I am using the latest realtime API with web sockets and Twilio. I am seeing it consistently drop a word of phrase at the end of a segment. So if the phrase is “I am going to start. Ready?” The “Ready” speech segment never arrives. I have simplified the app down to its barebones and have still been seeing this issue. Has anyone else encountered this problem? I don’t think I can make the app any simpler, but prompting it to count down from 10 to 0 with pauses. It will oftentimes skip the 0.
OPENAI_REALTIME_URL = “wss://api.openai.com/v1/realtime?model=gpt-realtime”
2 Likes
Couple updates to this.
-
I removed Twilio from the equation and was still able to reproduce this. So essentially I am able to reproduce the problem with web sockets, open ai and the microphone.
-
When I tested this with an older model, it doesn’t seem to be an issue. So this leads me to believe it is a regression with the more recent real-time models.

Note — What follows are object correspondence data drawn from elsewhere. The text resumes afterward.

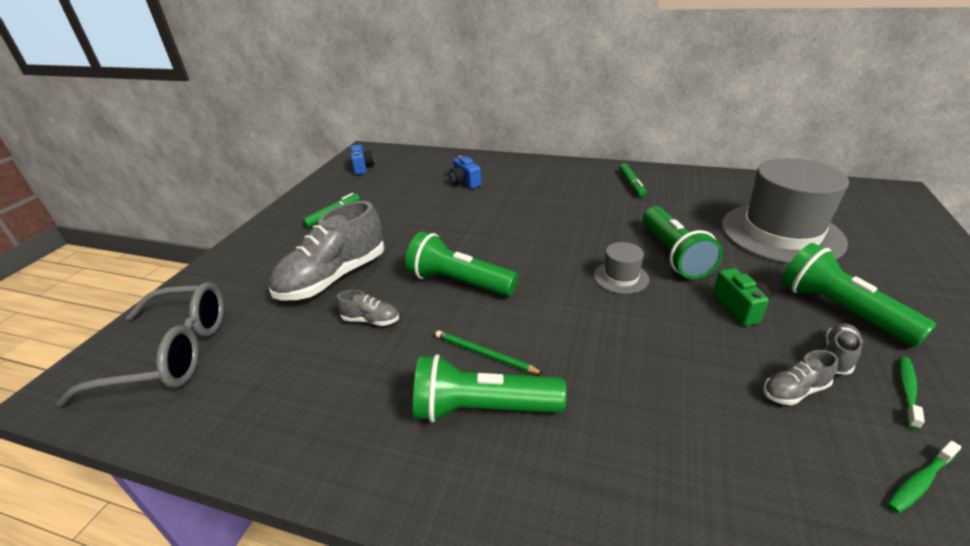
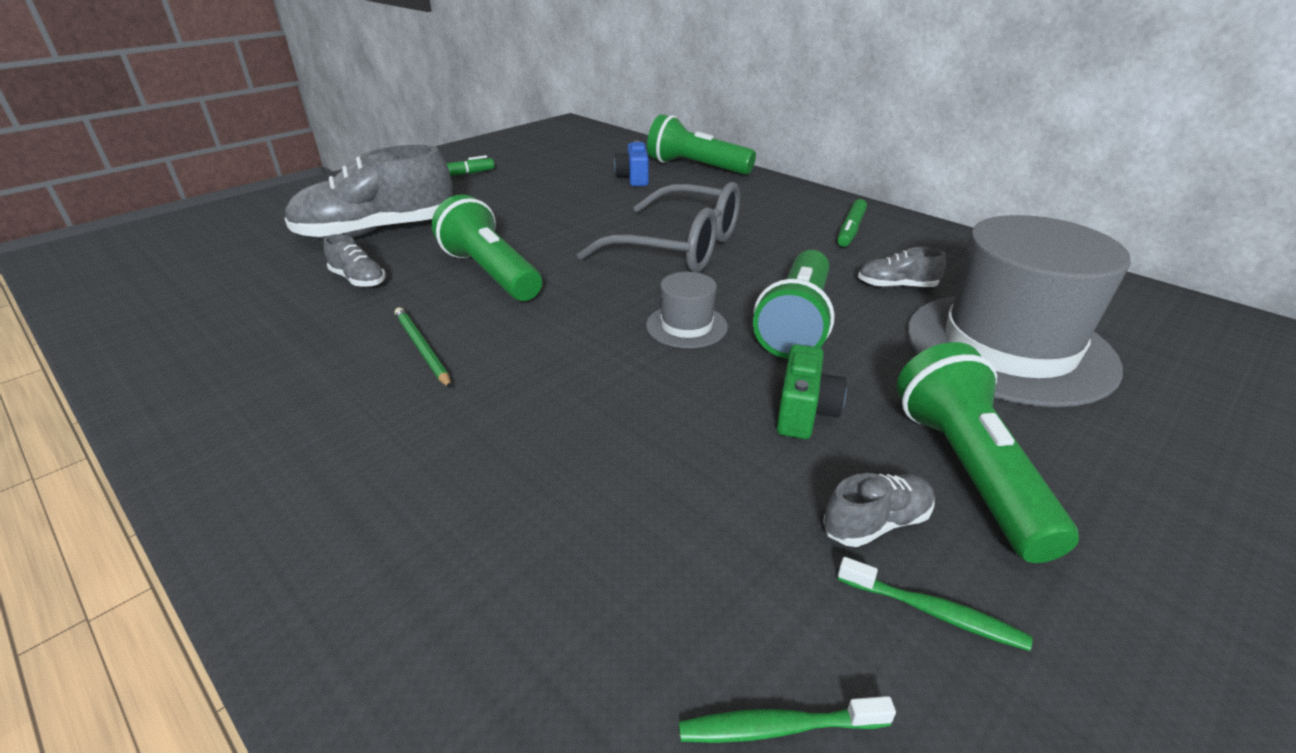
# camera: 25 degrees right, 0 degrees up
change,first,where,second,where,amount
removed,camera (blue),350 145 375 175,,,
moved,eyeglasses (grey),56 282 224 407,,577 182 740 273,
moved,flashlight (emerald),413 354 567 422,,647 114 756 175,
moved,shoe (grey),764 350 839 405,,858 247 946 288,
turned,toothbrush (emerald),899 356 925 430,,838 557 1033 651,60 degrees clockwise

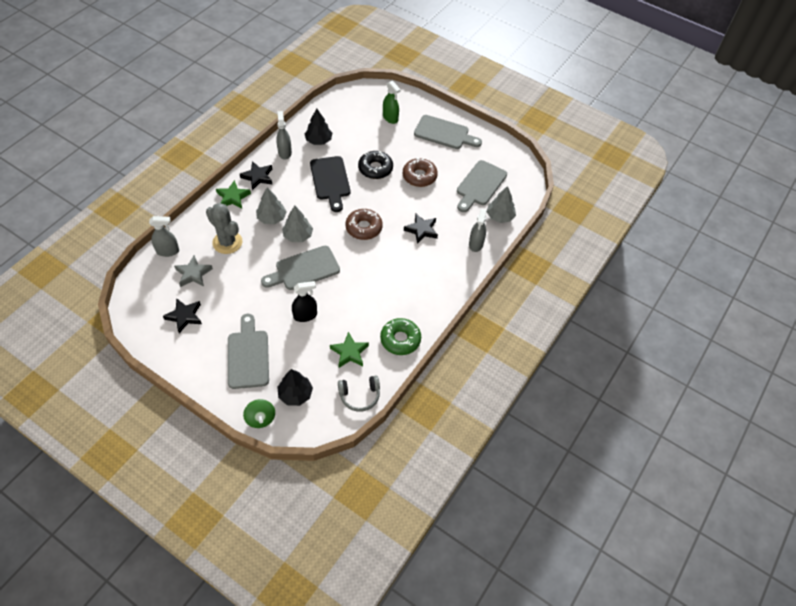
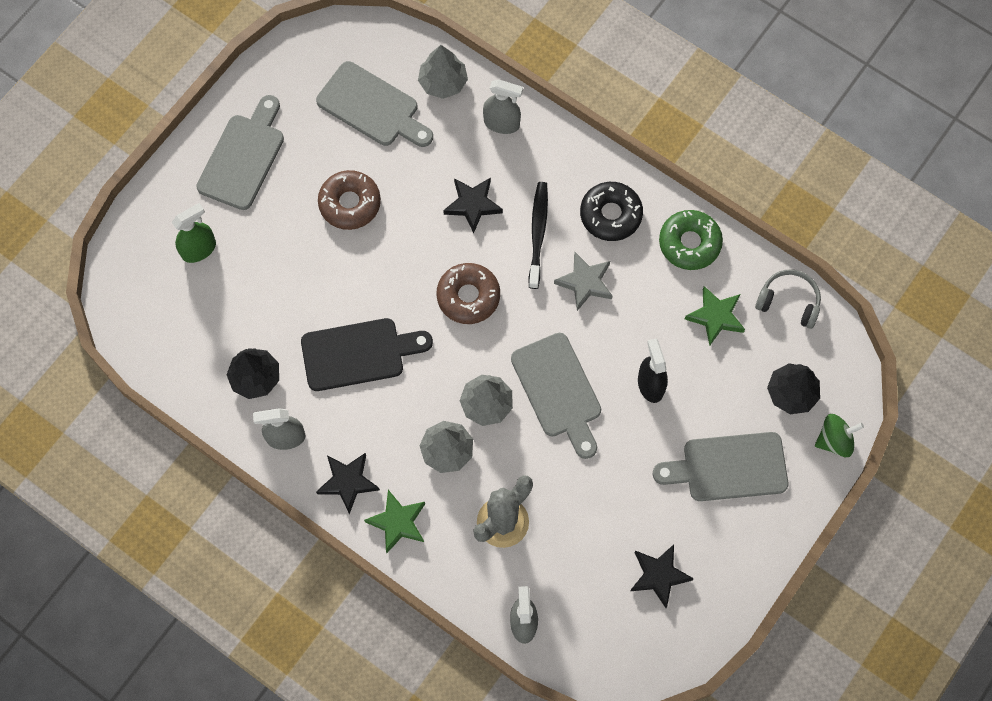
# camera: 85 degrees left, 15 degrees up
change,first,where,second,where,amount
added,,,toothbrush (ebony),529 182 548 289,
moved,star (grey),174 255 213 287,,554 252 612 311,
moved,doughnut (ebony),358 151 393 179,,580 182 643 241,
turned,headphones (grey),338 375 380 412,,755 270 821 329,60 degrees counterclockwise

wss://api.openai.com/v1/realtime?model=gpt-4o-realtime-preview-2024-10-01 (Cannot reproduce with this version)
wss://api.openai.com/v1/realtime?model=gpt-realtime. (CAN reproduce with this version)
Curious if anyone else is running into this with the newer model
2 Likes
Thanks for reporting. No time to test here, but I’ve passed it along to support.
Hope you stick around. We’ve got a great community!
1 Like
I have tested all the “preview” models and none seem to exhibit this behavior.
gpt-4o-realtime-preview-2025-06-03
gpt-4o-realtime-preview-2024-12-17
gpt-4o-realtime-preview-2024-10-01
the only one that exhibits it is - gpt-realtime.
Happy to post my simple test case that I use to reproduce it.
Sorry to keep adding on, but I have done more testing on this and have more data to add. The best use case to reproduce this is to have the agent count backwards from 10 slowly. If it goes slow enough, it will start to skip numbers and think it said them. Getting the transcript often shows that it “thinks” it said the number. So the test case that exhibits this the most is small short phrases of one word, where it needs to pause. It will then not provide the audio for the short phrase, but “think” it said it.
I also WAS able to reproduce it in the older models, it just occurs so much more frequently in the most recent model.
And out of curiosity, I decided to see if it was only a websocket issue. I built a simple test app using Twilio SIP to OpenAI and was also able to reproduce it with some regularity. So it honestly seems like a pretty wide spread issue with short phrases in the real-time api.